浅见修介莞尔而笑:“四藁已经怀疑我的身份了,你确定不和他们解释一下?”
“说不清楚。”
听到这话,浅见修介笑得愈发灿烂:“说的也是,你这样不怎么言语的,要想解释清楚也很难。”
“唔。”
阎魔爱看了他一眼,算是认同了他的说法。
“呐,爱酱,我的身份你是怀疑过的吧?”浅见修介提壶斟茶,眉眼探寻地望向她。阎魔爱直直地看着他,眼眸没有丝毫变化却教他读出了“何以见得”的意味。浅见修介苦笑:“和你说话没点读心术可不行。如果我没有记错的话,之前释由未来给你的委托上写的是‘害我呈现在这个模样的人’吧?”
阎魔爱不置可否,连动作都没有变过。浅见修介却从她微微一动的耳垂中发现了端倪:“你知道细川奈绪子曾经拜托过提灯师,所以你以为帮细川奈绪子复仇的人是我。”
见阎魔爱依旧不松口,浅见修介继续说下去:“还记得我之前说过的吧,我想的是让你认清真相,送细川奈绪子下地狱之后没有出异常也就证明了我的清白。之前说的那句‘我只送活人下地狱’实在是句很有意思的话。”
“什么?”似是被浅见修介突然压低的声音给惊到了一半,阎魔爱触动之下问了这么一句。
“少女——”浅见修介的声音缓缓拖长,一改之前的玩世不恭,陡然间多了几分疏离却终究还是温和的,“我的身份,是你,还有四藁不能触动的。”
“是嘛。”
一个平静的陈述,却传达出反问的意味。阎魔爱放下手中的杯子,望着气温骤降的房间中渐渐凉的清茶,低声说了这么一句。
“那是不能触碰的,潘多拉的盒子。”浅见修介敛眸,他的眼眸并非修长型的,陡然敛起便给人一种无形的压迫感,“少女,你最好不要触碰。”
阎魔爱看了他一眼,淡淡地道了句:“既然这样,我先走了。”
说完,她缓缓起身,披肩长发无意识地随着她的动作微微颤动,一切看在浅见修介的眼中似是慢镜头一般,待阎魔爱已经走至门边,浅见修介突然开口:“我知道你在担心什么。”
阎魔爱停住了脚步,回头望着他。
浅见修介却也只是回望她,良久,才吐出两个字:“菊理。”
阎魔爱一颤,却是一闪而过的事,待浅见修介想细细看来,却发现她早已恢复平常。浅见修介也不介意,呷了口茶说道:“你们在担心我是第二个菊理……菊理已经消失很久了吧。”

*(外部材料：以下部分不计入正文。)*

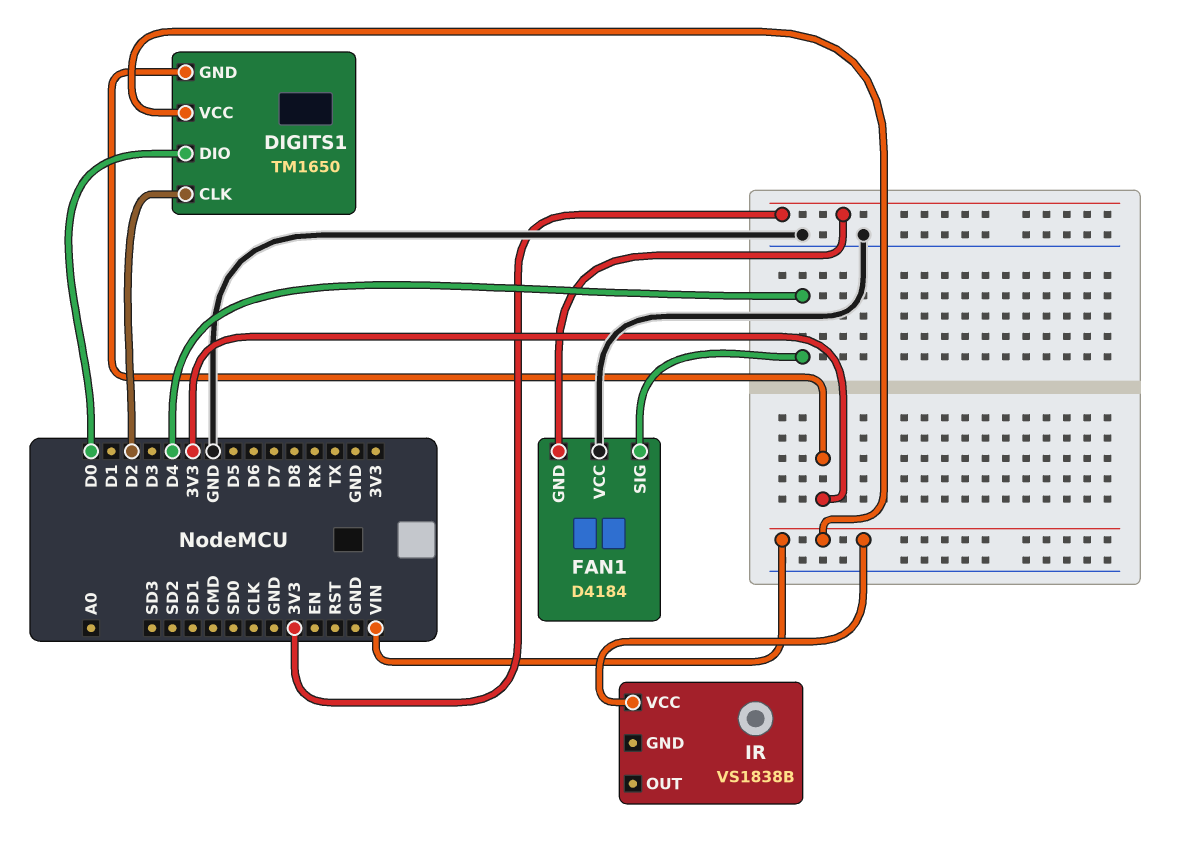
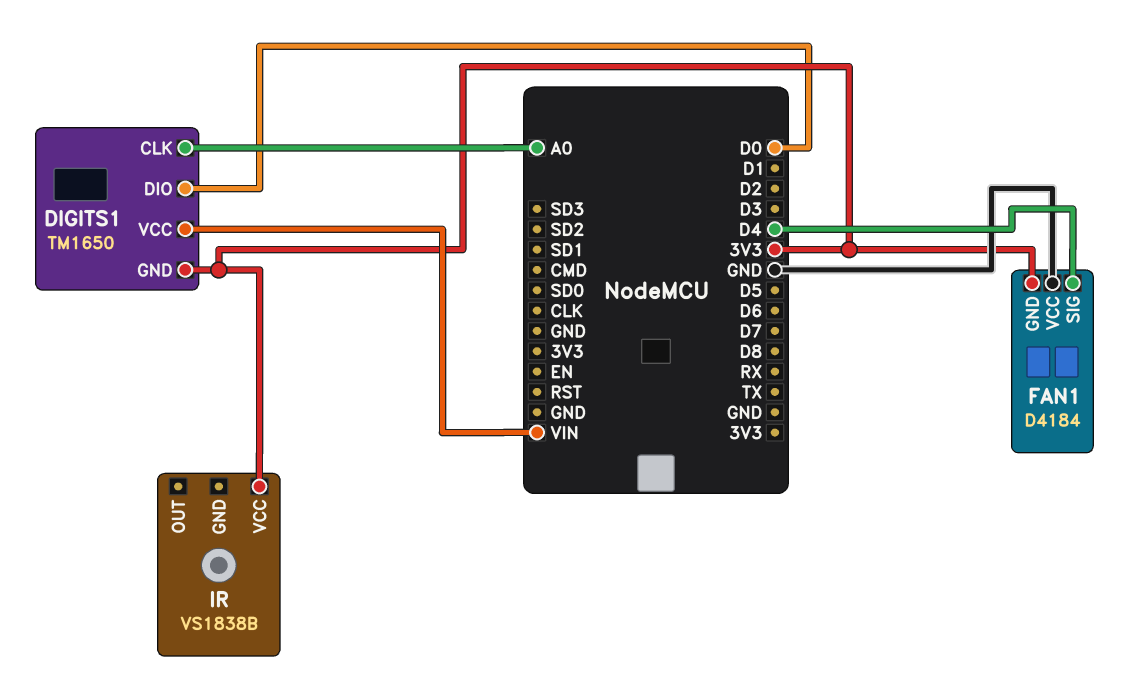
DIGITS1 pin CLK: D2 -> A0
IR pin VCC: VIN -> 3V3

没等阎魔爱确认,浅见修介便兀自地笑了,笑容里带着些许不被理解的酸楚:“我知道你感觉到了什么,没错,菊理的事情我是知道的,但我不能告诉你……如果你感觉足够敏锐的话,应该也能猜出来。我不是来监视你的,至少现在不是,以后……可能更不会。不敢说我是来帮你的,但少女,如果你不相信我非要介入我的生活的话,那就要做好受到伤害的准备。”
说道这里,他顿了顿了,带有期许的眼神里又多了几分不忍,在阎魔爱探询的目光中,他终究问道:“这样的伤害,你能承受吗?”
阎魔爱别开头转身向他。无光的红瞳里陡然多了几分神采,声音从她喉间飘出,有几分喑哑却坚定异常:“能。”
浅见修介知道是这个结果,唇角的笑意缓缓地落了下来,一如庭院中被吹落的繁花。